> Task:
Word for word, restate each of the entries below, and drop every picture.

> Data for review:
------------

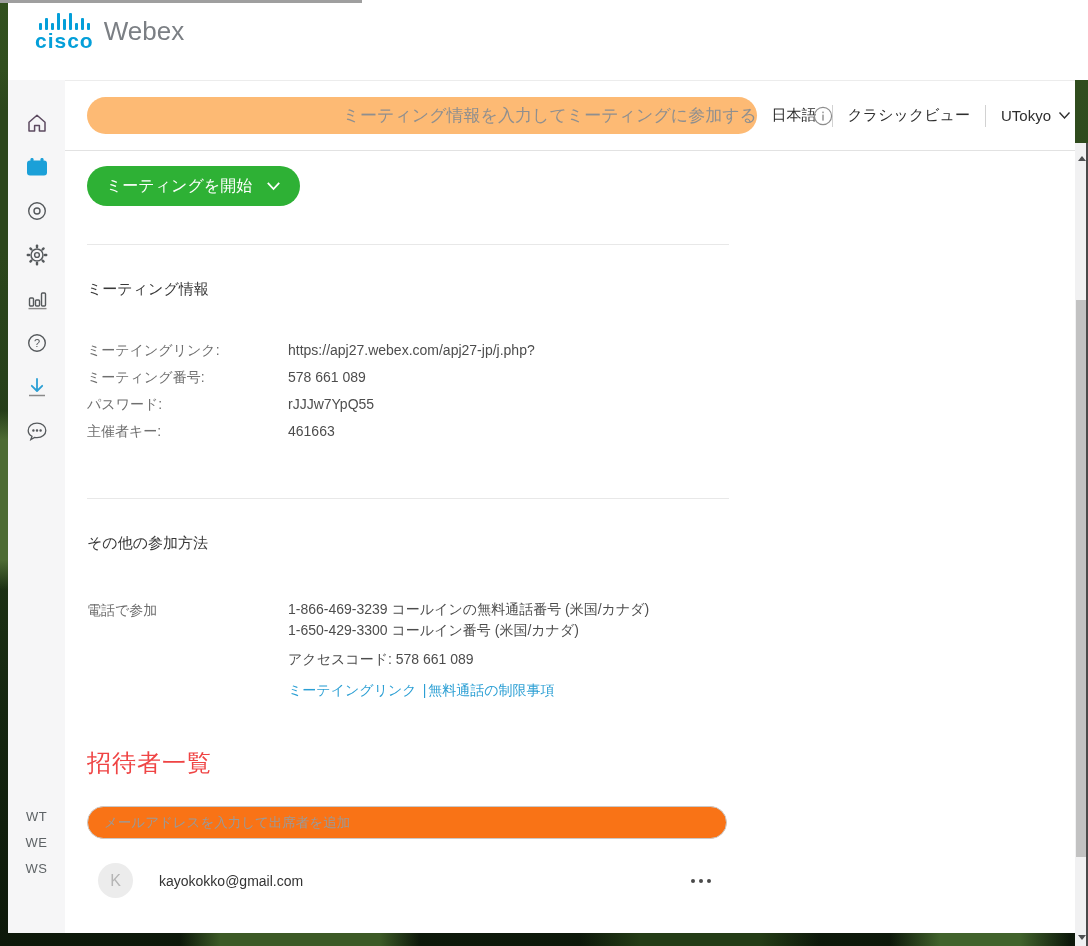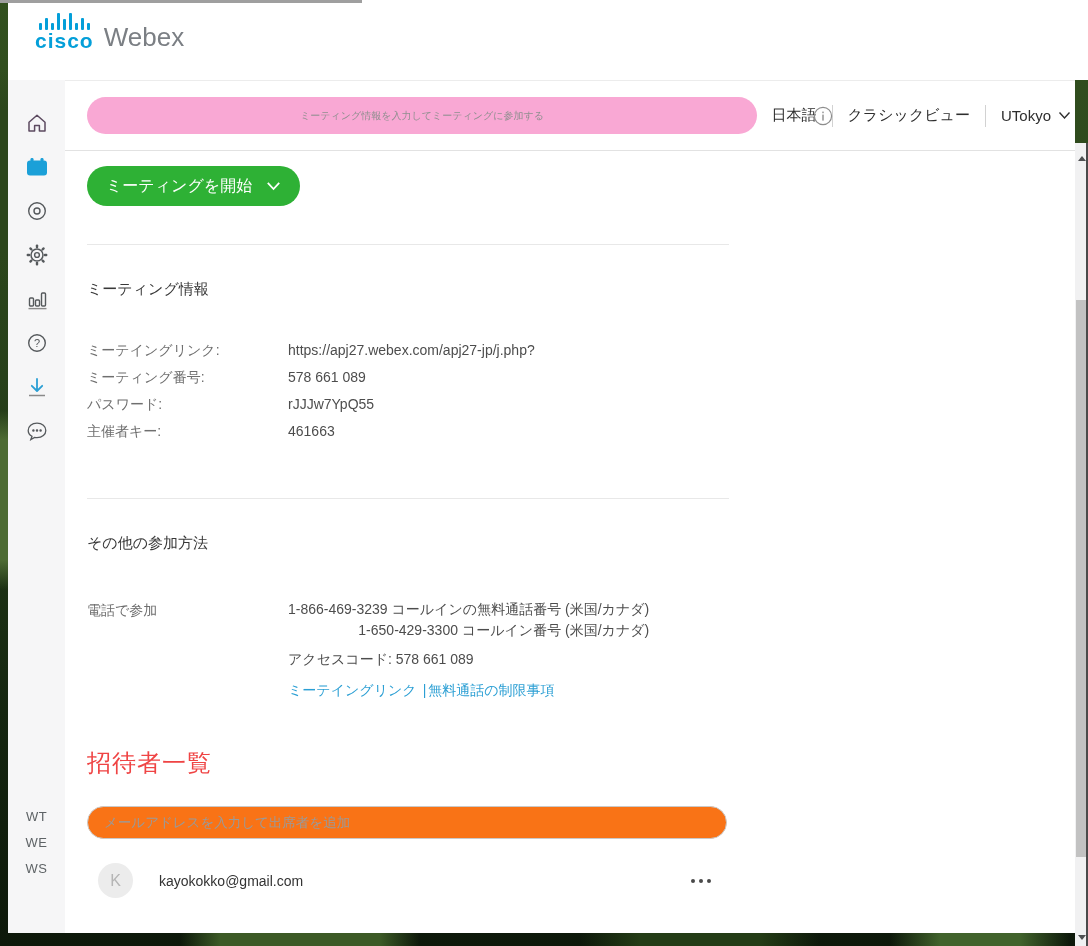--- a/index.html
+++ b/index.html
@@ -21,7 +21,7 @@
 
   
   .top-header { position:absolute; left:8px; top:0; width:1080px; height:80px; background:#ffffff; z-index:3; }
-  .logo { position:absolute; left:27px; top:12px; display:flex; align-items:flex-end; gap:10px; }
+  .logo { position:absolute; left:27px; top:12px; display:flex; align-items:center; gap:10px; }
   .cisco-wrap { display:flex; flex-direction:column; align-items:center; }
   .cisco-bars { display:flex; align-items:flex-end; gap:3px; height:18px; margin-bottom:1px; }
   .cisco-bars i { display:block; width:3px; background:#049fd9; border-radius:1px; }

------------

> Task solution:
--- a/index.html
+++ b/index.html
@@ -21,7 +21,7 @@
 
   
   .top-header { position:absolute; left:8px; top:0; width:1080px; height:80px; background:#ffffff; z-index:3; }
-  .logo { position:absolute; left:27px; top:12px; display:flex; align-items:flex-end; gap:10px; }
+  .logo { position:absolute; left:27px; top:12px; display:flex; align-items:center; gap:10px; }
   .cisco-wrap { display:flex; flex-direction:column; align-items:center; }
   .cisco-bars { display:flex; align-items:flex-end; gap:3px; height:18px; margin-bottom:1px; }
   .cisco-bars i { display:block; width:3px; background:#049fd9; border-radius:1px; }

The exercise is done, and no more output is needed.